As of the 2000 census, there were 4,834 people, 1,304 households, and 1,155 families residing in the city. The population density was 1,848.8 people per square mile (715.1/km^{2}). There were 1,364 housing units at an average density of 521.7 per square mile (201.8/km^{2}). The racial makeup of the city was 91.54% White, 0.17% African American, 0.62% Native American, 0.17% Asian, 0.06% Pacific Islander, 6.08% from other races, and 1.37% from two or more races. Hispanic or Latino of any race were 8.56% of the population.

There were 1,304 households, out of which 61.1% had children under the age of 18 living with them, 77.8% were married couples living together, 7.5% had a female householder with no husband present, and 11.4% were non-families. 9.3% of all households were made up of individuals, and 4.0% had someone living alone who was 65 years of age or older. The average household size was 3.71 and the average family size was 3.97.

In the city, the population was spread out, with 42.3% under the age of 18, 11.3% from 18 to 24, 29.1% from 25 to 44, 12.4% from 45 to 64, and 4.9% who were 65 years of age or older. The median age was 23 years. For every 100 females, there were 105.3 males. For every 100 females age 18 and over, there were 99.6 males.

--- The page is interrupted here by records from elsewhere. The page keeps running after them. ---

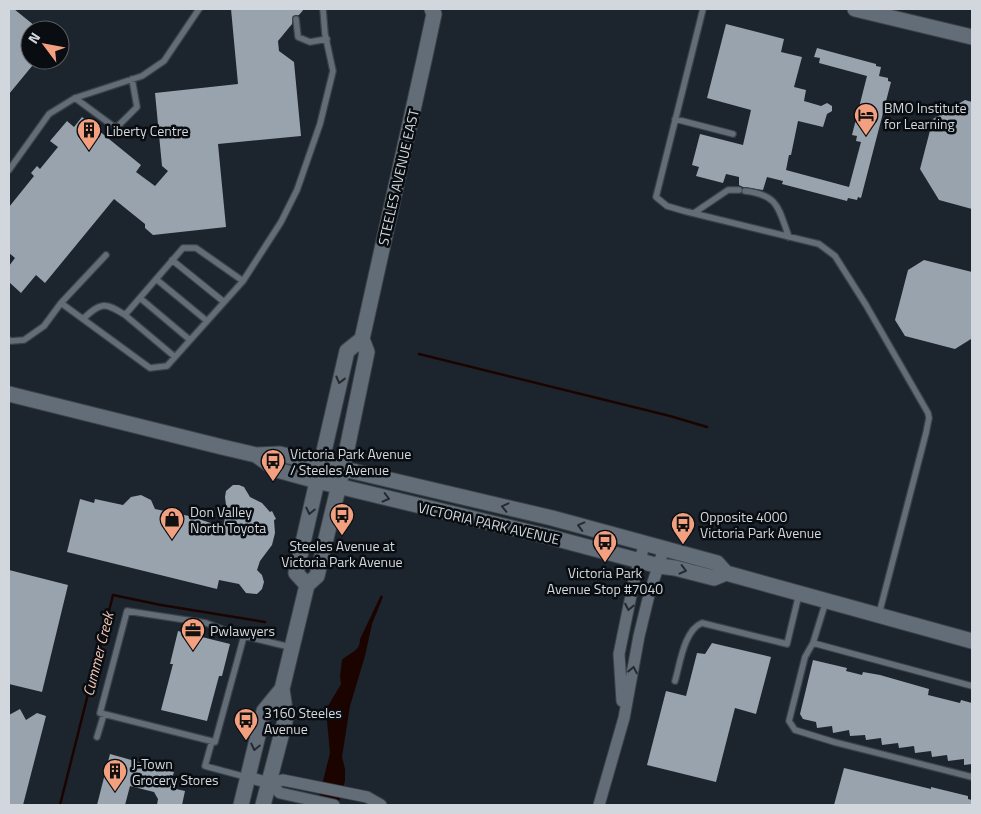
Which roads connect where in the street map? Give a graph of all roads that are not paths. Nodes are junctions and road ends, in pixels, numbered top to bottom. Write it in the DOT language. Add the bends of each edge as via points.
graph roads {
  1 [pos="199,9"];
  2 [pos="323,9"];
  3 [pos="703,9"];
  4 [pos="855,9"];
  5 [pos="436,11"];
  6 [pos="296,18"];
  7 [pos="972,37"];
  8 [pos="326,39"];
  9 [pos="132,79"];
  10 [pos="76,98"];
  11 [pos="676,119"];
  12 [pos="732,134"];
  13 [pos="9,170"];
  14 [pos="694,213"];
  15 [pos="789,237"];
  16 [pos="106,255"];
  17 [pos="172,260"];
  18 [pos="156,278"];
  19 [pos="242,281"];
  20 [pos="140,298"];
  21 [pos="224,302"];
  22 [pos="61,303"];
  23 [pos="125,315"];
  24 [pos="83,319"];
  25 [pos="207,321"];
  26 [pos="362,339"];
  27 [pos="9,340"];
  28 [pos="190,340"];
  29 [pos="175,357"];
  30 [pos="9,394"];
  31 [pos="256,454"];
  32 [pos="320,463"];
  33 [pos="343,468"];
  34 [pos="317,482"];
  35 [pos="339,487"];
  36 [pos="644,543"];
  37 [pos="664,548"];
  38 [pos="639,561"];
  39 [pos="659,566"];
  40 [pos="726,573"];
  41 [pos="307,585"];
  42 [pos="799,594"];
  43 [pos="826,601"];
  44 [pos="878,615"];
  45 [pos="244,636"];
  46 [pos="972,641"];
  47 [pos="813,643"];
  48 [pos="292,648"];
  49 [pos="675,681"];
  50 [pos="972,686"];
  51 [pos="282,688"];
  52 [pos="104,714"];
  53 [pos="624,718"];
  54 [pos="97,737"];
  55 [pos="212,741"];
  56 [pos="248,777"];
  57 [pos="972,777"];
  58 [pos="269,783"];
  59 [pos="241,805"];
  60 [pos="263,805"];
  61 [pos="334,805"];
  62 [pos="381,805"];
  63 [pos="599,805"];
  1 -- 9 [label="lane" via="164,61"];
  2 -- 8 [label="lane"];
  3 -- 11 [label="lane"];
  4 -- 7 [label="main road"];
  5 -- 26 [label="main road, STEELES AVENUE EAST"];
  6 -- 8 [label="lane" via="298,37 310,42"];
  8 -- 19 [label="lane" via="334,71 300,182 281,222"];
  9 -- 10 [label="lane"];
  9 -- 10 [label="lane" via="137,106 118,126 113,126"];
  10 -- 13 [label="lane" via="49,114"];
  11 -- 12 [label="lane"];
  11 -- 14 [label="lane" via="656,196 667,206"];
  14 -- 15 [label="lane"];
  14 -- 15 [label="lane" via="728,190 742,190 771,198 778,207"];
  15 -- 44 [label="lane" via="819,244 836,256 928,413 926,433"];
  16 -- 22 [label="lane"];
  17 -- 18 [label="lane"];
  17 -- 19 [label="lane" via="183,248 196,248"];
  17 -- 21 [label="lane"];
  18 -- 20 [label="lane"];
  18 -- 25 [label="lane"];
  19 -- 21 [label="lane"];
  20 -- 23 [label="lane"];
  20 -- 28 [label="lane"];
  21 -- 25 [label="lane"];
  22 -- 24 [label="lane"];
  22 -- 27 [label="lane" via="44,326 24,340"];
  23 -- 24 [label="lane" via="110,305 95,307"];
  23 -- 29 [label="lane"];
  24 -- 29 [label="lane" via="150,368 167,366"];
  25 -- 28 [label="lane"];
  26 -- 32 [label="main road, one-way" via="347,350"];
  26 -- 33 [label="main road, STEELES AVENUE EAST" via="367,352"];
  28 -- 29 [label="lane"];
  30 -- 31 [label="main road, VICTORIA PARK AVENUE"];
  31 -- 32 [label="main road, VICTORIA PARK AVENUE" via="280,454"];
  31 -- 34 [label="main road, VICTORIA PARK AVENUE" via="277,470"];
  32 -- 33 [label="main road, VICTORIA PARK AVENUE"];
  32 -- 34 [label="main road"];
  33 -- 35 [label="main road, STEELES AVENUE EAST"];
  36 -- 33 [label="main road, VICTORIA PARK AVENUE, one-way"];
  34 -- 35 [label="main road, VICTORIA PARK AVENUE"];
  34 -- 41 [label="main road, one-way" via="296,573"];
  35 -- 38 [label="main road, VICTORIA PARK AVENUE, one-way"];
  35 -- 41 [label="main road, STEELES AVENUE EAST" via="317,576"];
  36 -- 37 [label="main road, VICTORIA PARK AVENUE"];
  36 -- 38 [label="street"];
  37 -- 39 [label="street"];
  37 -- 40 [label="main road, VICTORIA PARK AVENUE" via="717,563"];
  38 -- 39 [label="main road, VICTORIA PARK AVENUE"];
  38 -- 53 [label="street, one-way" via="619,654"];
  39 -- 40 [label="main road, VICTORIA PARK AVENUE, one-way" via="714,578"];
  53 -- 39 [label="street, one-way" via="639,636"];
  40 -- 42 [label="main road, VICTORIA PARK AVENUE"];
  41 -- 48 [label="main road, STEELES AVENUE EAST"];
  42 -- 43 [label="main road, VICTORIA PARK AVENUE"];
  42 -- 49 [label="lane" via="787,644 702,623 689,635"];
  43 -- 44 [label="main road, VICTORIA PARK AVENUE"];
  43 -- 47 [label="lane"];
  44 -- 46 [label="main road, VICTORIA PARK AVENUE"];
  45 -- 48 [label="lane"];
  45 -- 52 [label="lane" via="206,623 127,611 100,713"];
  45 -- 55 [label="lane" via="215,742"];
  47 -- 50 [label="lane"];
  47 -- 57 [label="lane" via="805,657 789,720 795,730"];
  48 -- 51 [label="main road, STEELES AVENUE EAST"];
  51 -- 56 [label="main road, STEELES AVENUE EAST, one-way" via="264,711"];
  51 -- 58 [label="main road, STEELES AVENUE EAST" via="286,717"];
  52 -- 54 [label="lane"];
  52 -- 55 [label="lane"];
  53 -- 63 [label="street"];
  55 -- 56 [label="lane" via="205,766"];
  56 -- 58 [label="street"];
  56 -- 59 [label="main road, STEELES AVENUE EAST"];
  58 -- 60 [label="main road, STEELES AVENUE EAST"];
  58 -- 61 [label="street" via="280,793"];
  58 -- 62 [label="street" via="283,780 368,797"];
}
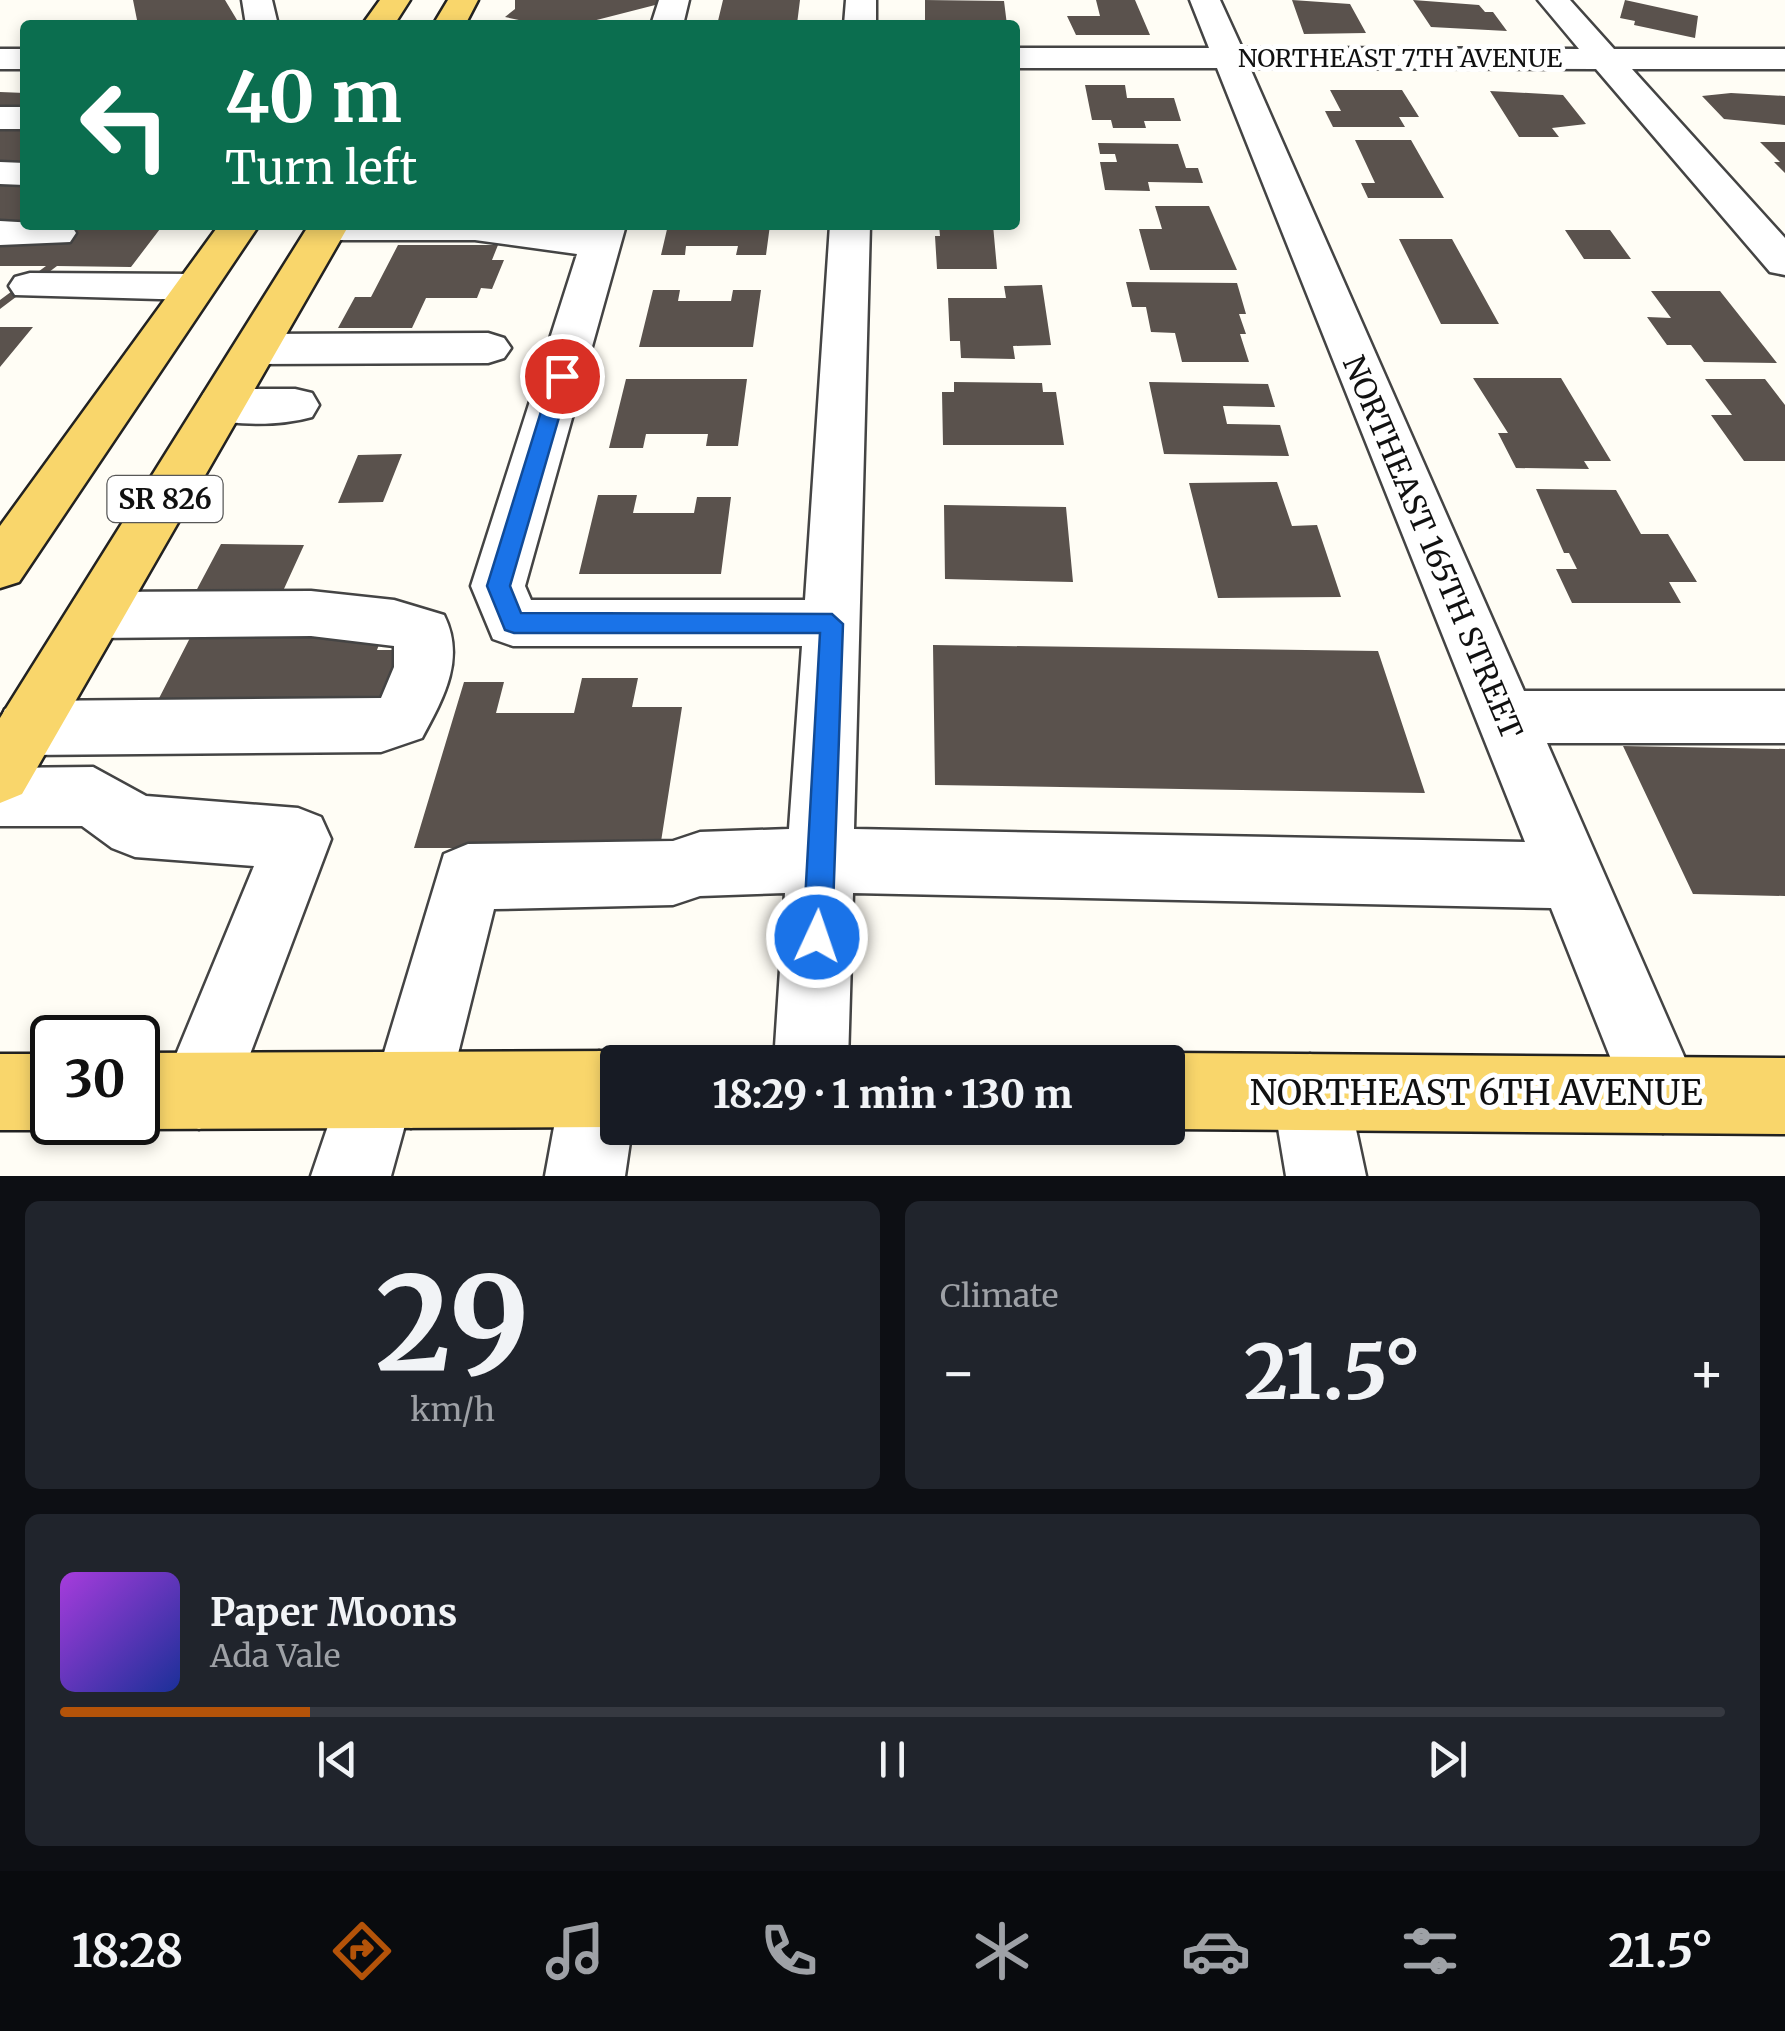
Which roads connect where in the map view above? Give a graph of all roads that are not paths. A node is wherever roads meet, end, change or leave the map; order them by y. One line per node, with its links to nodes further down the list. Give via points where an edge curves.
1 (1204, 0): 4 (street, NORTHEAST 165TH STREET)
2 (1552, 0): 5 (street)
3 (1020, 58): 4 (street, NORTHEAST 7TH AVENUE)
4 (1228, 58): 5 (street, NORTHEAST 7TH AVENUE); 25 (street, NORTHEAST 165TH STREET)
5 (1605, 58): 6 (street, NORTHEAST 7TH AVENUE); 14 (street)
6 (1785, 59)
7 (235, 230): 17 (main road, SR 826)
8 (326, 230): 19 (main road, SR 826)
9 (487, 230): 13 (street)
10 (850, 230): 24 (street)
11 (0, 233): 12 (street)
12 (56, 233)
13 (600, 245): 15 (street); 24 (street, via 498,586 514,623)
14 (1785, 263)
15 (510, 268)
16 (16, 286): 17 (street)
17 (195, 287): 22 (main road, SR 826)
18 (488, 348): 19 (street)
19 (255, 349): 20 (main road, SR 826)
20 (221, 405): 21 (street); 23 (main road, SR 826)
21 (295, 405)
22 (0, 566)
23 (95, 615): 27 (main road, SR 826); 27 (street, via 330,616 408,625 424,632 428,651 417,691 400,719 381,726 176,724)
24 (832, 624): 29 (street)
25 (1504, 716): 26 (street); 30 (street, NORTHEAST 165TH STREET)
26 (1785, 717)
27 (14, 751)
28 (0, 797): 34 (street, via 93,796 135,826 298,840)
29 (821, 860): 30 (street); 31 (street); 33 (street, via 700,864 673,873 468,877)
30 (1572, 876): 39 (street, NORTHEAST 165TH STREET)
31 (812, 1045)
32 (600, 1089): 33 (main road)
33 (393, 1090): 34 (main road); 42 (street)
34 (168, 1091)
35 (1185, 1091): 38 (main road, NORTHEAST 6TH AVENUE)
36 (0, 1092): 37 (main road)
37 (30, 1092)
38 (1310, 1092): 39 (main road, NORTHEAST 6TH AVENUE); 44 (street)
39 (1662, 1094): 40 (main road, NORTHEAST 6TH AVENUE)
40 (1785, 1096)
41 (600, 1119): 43 (street)
42 (350, 1176)
43 (585, 1176)
44 (1326, 1176)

The median income for a household in the city was $44,531, and the median income for a family was $45,323. Males had a median income of $35,076 versus $20,581 for females. The per capita income for the city was $13,725. About 1.9% of families and 2.2% of the population were below the poverty line, including 1.6% of those under age 18 and 6.1% of those age 65 or over.

Main Street has a few stores and restaurants but no big-box stores. Santaquin has been growing significantly since the early 2000's, with notable expansion in the Summit Ridge area, and the neighborhood on the north end of town.
==Notable person==
- Gary Coleman (1968–2010), actor

- Robert Le Roy Tuckett, judge on the Utah Supreme Court

==Education==
Portions in Utah County are in Nebo School District.

Portions in Juab County are in the Juab School District.

==Orchard Days==
Orchard Days is a week-long celebration in late July and early August with a multitude of activities including a parade, rodeo, carnival, scavenger hunt, and several other family-friendly activities.